## INSTRUÇÕES DO EXERCÍCIO:
Responda às perguntas com base no texto sobre o caso Marcius Melhem:
(a) Em que emissora atuavam as ex-subordinadas que Melhem é acusado de assediar?
(b) Por qual meio Melhem discutiu a mais recente troca de promotora do seu caso?
(c) A que revista os advogados do ex-diretor declararam nunca ter visto nada igual?

## TEXTO FORNECIDO:
....

Caso Marcius Melhem gera ingredientes improváveis até para roteiro de ficção
Se fosse uma série ou uma novela, o caso Marcius Melhem, acusado midiaticamente de assediar suas ex-subordinadas na Globo, a obra seria acusada de só funcionar mesmo como ficção barata, de tão inverossímil.
Pouco crível desde o início, em razão de omissões relevantes e versões divergentes, o roteiro em questão vem sofrendo revezes dignos de uma encenação ruim, em que a lógica perde para a fantasia dentro de uma história pretensamente realista. Mesmo enredos como Harry Potter, onde as pessoas usam vassoura como meio de transporte e atravessam paredes, é preciso respeitar a coerência e o hitórico de regras, sem mudanças bruscas no meio do jogo.
Esta semana, Melhem discutiu amplamente, por meio de uma transmissão ao vivo em seu canal no YouTube, a mais recente troca de promotora para o seu caso, apontando cenas de bastidores que fazem deste um “case”, jargão utilizado para designar episódios emblemáticos. Experientes no ramo, os advogados do ex-diretor da Globo atestaram à revista Veja que nunca viram nada igual e prometem uma reação ainda mantida sob sigilo.

....

## DADOS FORNECIDOS:
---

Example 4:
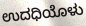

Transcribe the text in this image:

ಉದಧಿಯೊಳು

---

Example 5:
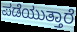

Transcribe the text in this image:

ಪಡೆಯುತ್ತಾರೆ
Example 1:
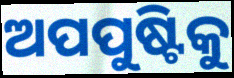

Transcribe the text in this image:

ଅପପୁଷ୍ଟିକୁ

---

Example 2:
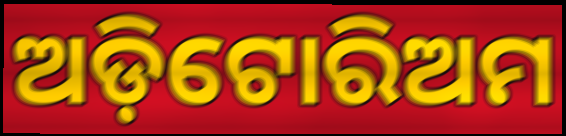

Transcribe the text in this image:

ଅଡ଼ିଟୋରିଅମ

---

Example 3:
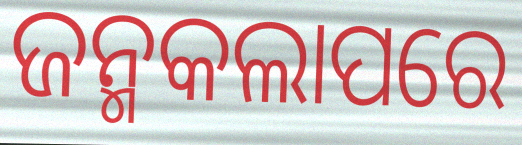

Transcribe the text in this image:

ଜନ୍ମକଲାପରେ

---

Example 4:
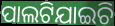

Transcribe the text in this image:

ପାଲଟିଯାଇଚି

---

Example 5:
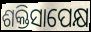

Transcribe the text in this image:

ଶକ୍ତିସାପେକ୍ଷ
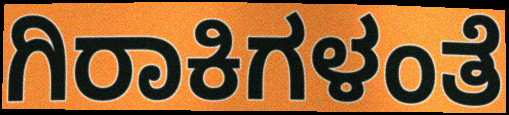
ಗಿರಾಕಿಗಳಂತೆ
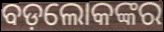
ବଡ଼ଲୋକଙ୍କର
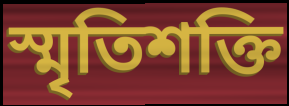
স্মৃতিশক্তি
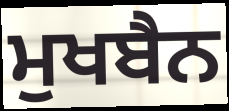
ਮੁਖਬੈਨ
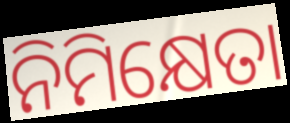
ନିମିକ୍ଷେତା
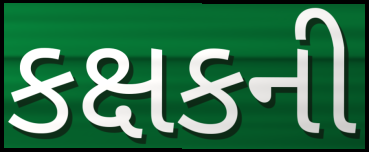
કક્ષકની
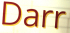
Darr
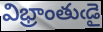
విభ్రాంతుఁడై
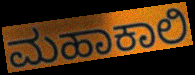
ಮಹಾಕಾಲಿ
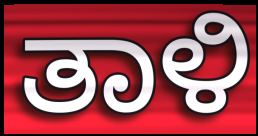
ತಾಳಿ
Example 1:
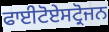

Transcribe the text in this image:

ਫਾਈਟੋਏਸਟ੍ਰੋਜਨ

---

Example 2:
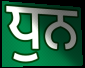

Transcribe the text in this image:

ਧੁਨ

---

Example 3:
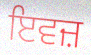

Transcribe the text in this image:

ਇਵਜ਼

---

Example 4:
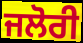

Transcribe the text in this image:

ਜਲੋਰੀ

....

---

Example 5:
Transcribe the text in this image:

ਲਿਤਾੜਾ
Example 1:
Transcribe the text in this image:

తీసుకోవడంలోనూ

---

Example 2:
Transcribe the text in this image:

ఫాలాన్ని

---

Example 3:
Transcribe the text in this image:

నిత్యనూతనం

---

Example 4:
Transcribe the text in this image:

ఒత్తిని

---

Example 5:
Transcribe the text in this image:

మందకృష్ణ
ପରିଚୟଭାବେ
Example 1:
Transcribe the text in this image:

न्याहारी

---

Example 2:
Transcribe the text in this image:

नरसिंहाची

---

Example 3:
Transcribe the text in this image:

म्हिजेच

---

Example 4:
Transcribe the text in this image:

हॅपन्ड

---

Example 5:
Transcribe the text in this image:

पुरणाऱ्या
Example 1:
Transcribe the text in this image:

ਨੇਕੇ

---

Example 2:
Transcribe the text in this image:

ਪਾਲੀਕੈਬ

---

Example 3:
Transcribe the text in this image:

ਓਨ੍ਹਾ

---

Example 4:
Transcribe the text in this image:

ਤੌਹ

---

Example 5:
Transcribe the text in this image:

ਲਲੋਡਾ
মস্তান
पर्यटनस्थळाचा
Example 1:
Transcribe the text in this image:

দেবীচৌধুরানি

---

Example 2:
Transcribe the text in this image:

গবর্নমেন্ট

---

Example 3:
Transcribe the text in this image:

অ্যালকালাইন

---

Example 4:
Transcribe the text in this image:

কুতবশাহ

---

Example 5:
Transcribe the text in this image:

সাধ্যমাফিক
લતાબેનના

....

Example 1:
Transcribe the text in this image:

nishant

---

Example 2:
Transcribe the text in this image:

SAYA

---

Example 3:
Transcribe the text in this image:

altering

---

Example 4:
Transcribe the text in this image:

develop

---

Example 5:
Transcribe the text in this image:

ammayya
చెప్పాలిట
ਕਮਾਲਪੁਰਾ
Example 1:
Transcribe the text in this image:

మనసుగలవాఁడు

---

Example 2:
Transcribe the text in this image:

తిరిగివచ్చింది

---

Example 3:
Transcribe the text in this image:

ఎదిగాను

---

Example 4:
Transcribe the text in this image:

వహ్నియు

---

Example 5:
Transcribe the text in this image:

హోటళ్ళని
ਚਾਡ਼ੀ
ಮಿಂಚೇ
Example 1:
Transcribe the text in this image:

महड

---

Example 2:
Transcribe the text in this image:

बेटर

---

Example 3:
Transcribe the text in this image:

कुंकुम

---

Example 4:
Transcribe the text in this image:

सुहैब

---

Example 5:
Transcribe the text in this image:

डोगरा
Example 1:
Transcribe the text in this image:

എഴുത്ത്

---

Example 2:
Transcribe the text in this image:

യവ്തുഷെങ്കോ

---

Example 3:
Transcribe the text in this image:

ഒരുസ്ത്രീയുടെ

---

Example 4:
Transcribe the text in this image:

....

## TAREFA RESOLVIDA:
(a) Na Globo.
(b) Por meio de uma transmissão ao vivo em seu canal no YouTube.
(c) À revista Veja.